Эдисон пошел на них войной. Переменный ток очень опасен, заявил он, и убьет человека, если тот приблизится к нему. Чтобы подтвердить свои слова, он разослал агентов по всей стране, и те на местных ярмарках демонстрировали убойную силу переменного тока. Одного такого пропагандиста я сам видел, когда был еще совсем крохой, и от страха уж штаны намочил. На сцену выводили животных и убивали электрическим разрядом. Собак, свиней, даже коров. Убивали прямо у тебя на глазах. Тогда и был изобретен электрический стул. Эдисон заварил эту кашу, чтобы показать опасность переменного тока, а потом продал свой электрический стул тюрьме Синг-Синг — они его там и по сей день используют. Прелестно, нечего сказать. Не будь мир таким прекрасным, мы бы все в циников превратились.
А выставка пресекла эти баталии. Теслу увидела уйма народу, и люди перестали бояться переменного тока. Сам-то он был чудаковатый, конечно, но, по крайней мере, не падкий на деньги — не от мира сего, одним словом. Через несколько лет «Вестингауз» оказался на грани краха, так Тесла из дружеских чувств отказался от своих прав на авторский гонорар. Хотя это были миллионы долларов, миллионы. А он просто перешагнул через эти миллионы и пошел дальше. Его интересовали только новые открытия. Ну разумеется, в конце концов он умер нищим.
Увидев Теслу собственными глазами, я стал читать все, что о нем писали в газетах. А о нем тогда писали постоянно, рассказывали о его новых изобретениях, цитировали его потрясающие догадки, которыми он делился со всеми, — лишь бы кто слушал. Любопытный был субъект. Вечный труженик, отшельник, жил в Уолдорфе один, жутко боялся микробов, навязчивые страхи буквально парализовали его, он был подвержен припадкам гиперчувствительности, чуть с ума не сходил. Муха, жужжавшая в соседней комнате, была для него все равно что эскадрилья самолетов. Если он шел под мостом, ему казалось, что мост давит ему на череп, вот-вот размозжит. У него была лаборатория на Нижнем Манхэттене, — по-моему, на Западном Бродвее или возле Грэнда. И чего он только там не напридумывал! Радиотрубки, торпеды дистанционного управления, проект электричества без проводов. Да-да, вот так вот, без проводов.
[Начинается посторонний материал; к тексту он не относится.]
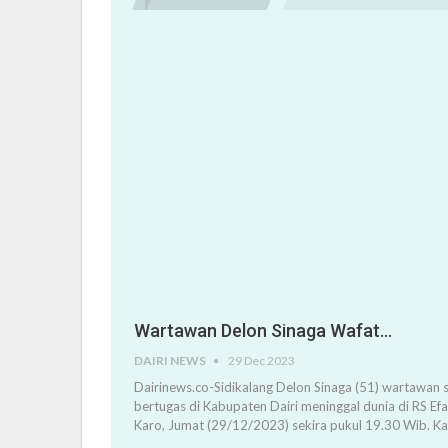
Wartawan Delon Sinaga Wafat…
DAIRI NEWS
29 Dec 2023
Dairinews.co-Sidikalang Delon Sinaga (51) wartawan s
bertugas di Kabupaten Dairi meninggal dunia di RS Ef
Karo, Jumat (29/12/2023) sekira pukul 19.30 Wib. K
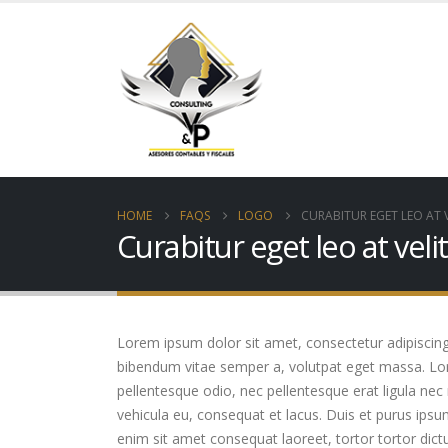
HOME
FAQS
LOGO
CURABITUR EGET LEO AT V
Curabitur eget leo at veli
Lorem ipsum dolor sit amet, consectetur adipiscing el
bibendum vitae semper a, volutpat eget massa. Lorem
pellentesque odio, nec pellentesque erat ligula nec
vehicula eu, consequat et lacus. Duis et purus ipsu
enim sit amet consequat laoreet, tortor tortor dict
Вставляешь металлический стержень в землю и тянешь энергию прямо из воздуха. Однажды он объявил, что придумал звуковолновое устройство, которое собирает энергию толчков Земли в антенну. Укрепил антенну на стене какого-то здания на Бродвее, через пять минут вся конструкция задрожала, и рухнула бы к чертовой матери, если бы он не прекратил испытания. Я обожал читать обо всем этом, когда был мальчуганом, голова была этим просто забита.